According to the Spanish leader, it is about implementing “a pipeline for green hydrogen, but also, during the transition, for the gas needed by the European energy market between Barcelona and Marseille”.

For Sánchez, it is a “magnificent decision.”

For his part, the Prime Minister of Portugal, António Costa, told the press that it is “a pipeline dedicated to green hydrogen” but that eventually it could also be used for natural gas.

This December 9, the three leaders will meet to further define the agreement

The leaders of the three countries will meet again in Alicante on December 9.

Until that date, said the Portuguese president, it will be possible to “define the details” of this interconnection from the technical point of view.

In Alicante, the three presidents will have to concentrate on the “deadline for investment, the distribution of costs and the volume of resources”.

The Midcat gas pipeline was planned to connect Spain with France through Catalonia.


The project began to be built in 2010 but the works were practically paralyzed in 2018, after a critical report from the European Commission (executive arm of the European Union).

As a result of the profound energy crisis that is shaking the block and that has worsened dramatically since the beginning of the Russian offensive on Ukraine, Spain sought to recover the project, but the idea did not overcome the scant interest of Paris, which did not see viability in the project. economic.

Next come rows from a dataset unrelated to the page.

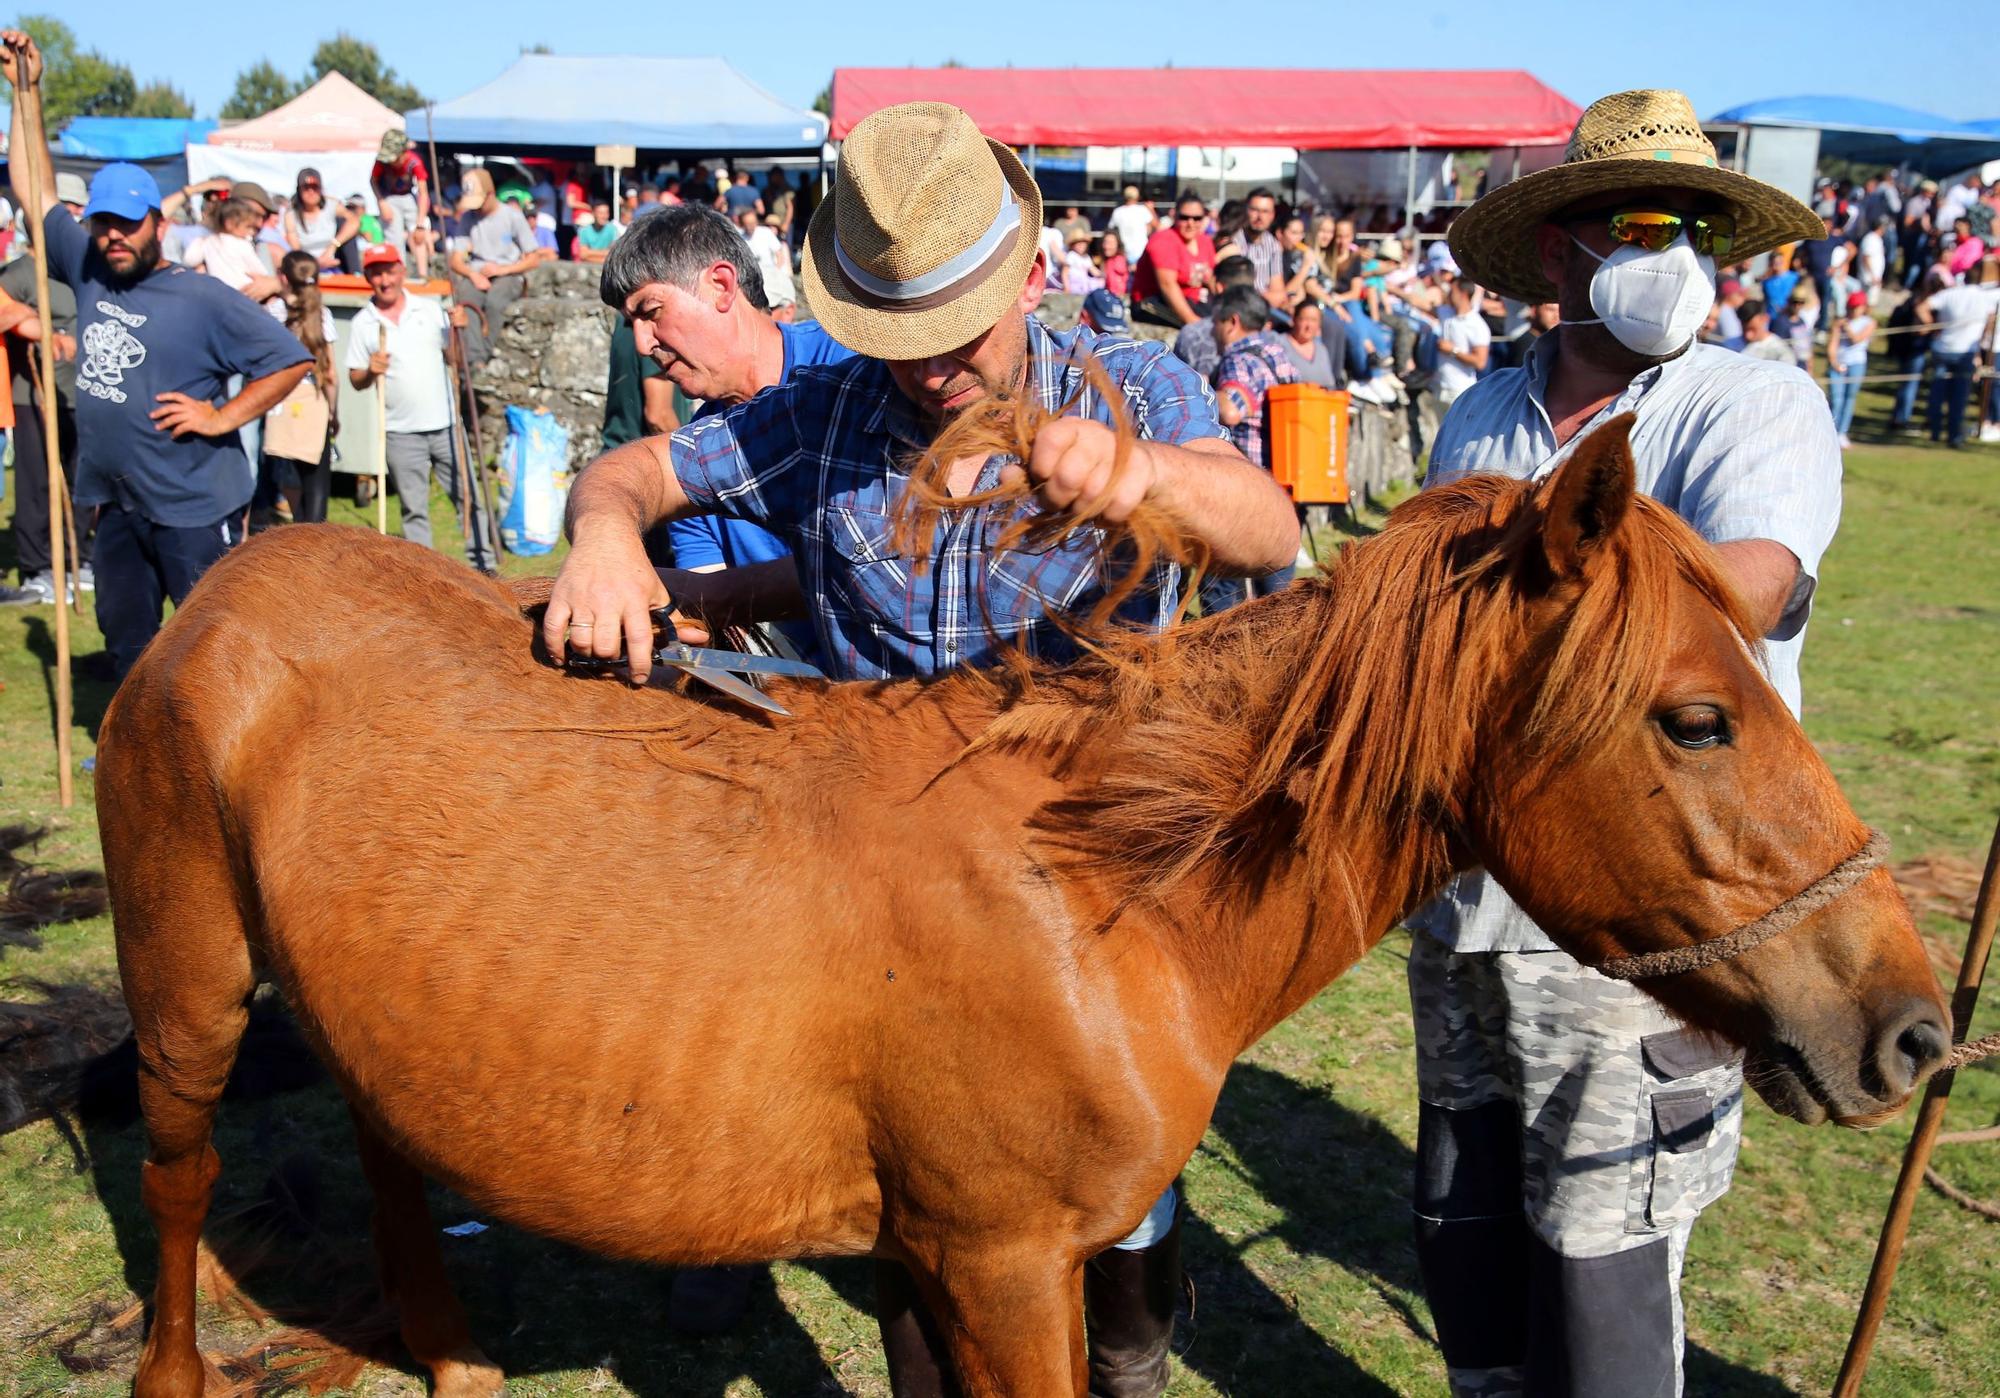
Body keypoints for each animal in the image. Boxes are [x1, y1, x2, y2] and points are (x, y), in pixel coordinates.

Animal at [101, 418, 1944, 1398]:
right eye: (1695, 719)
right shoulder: (990, 1264)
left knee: (391, 1155)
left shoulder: (981, 1263)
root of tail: (228, 586)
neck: (1099, 895)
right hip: (189, 1004)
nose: (1914, 1024)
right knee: (179, 1177)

This Thursday, Sánchez, Costa and the French president, Emmanuel Macron, held a tripartite meeting in Brussels that allowed the announcement before a European summit under pressure to find concrete solutions to the energy crisis.

During a summit of European leaders held in Prague in October, Macron had suggested holding that meeting in Paris, but the three leaders decided to talk this Thursday in the Belgian capital.

Spain currently has six liquefied natural gas (LNG) terminals to process gas that arrives by sea, which could help the EU boost imports with a better connection.

But it only has two low-capacity links to France’s gas network, which has connections to the rest of Europe.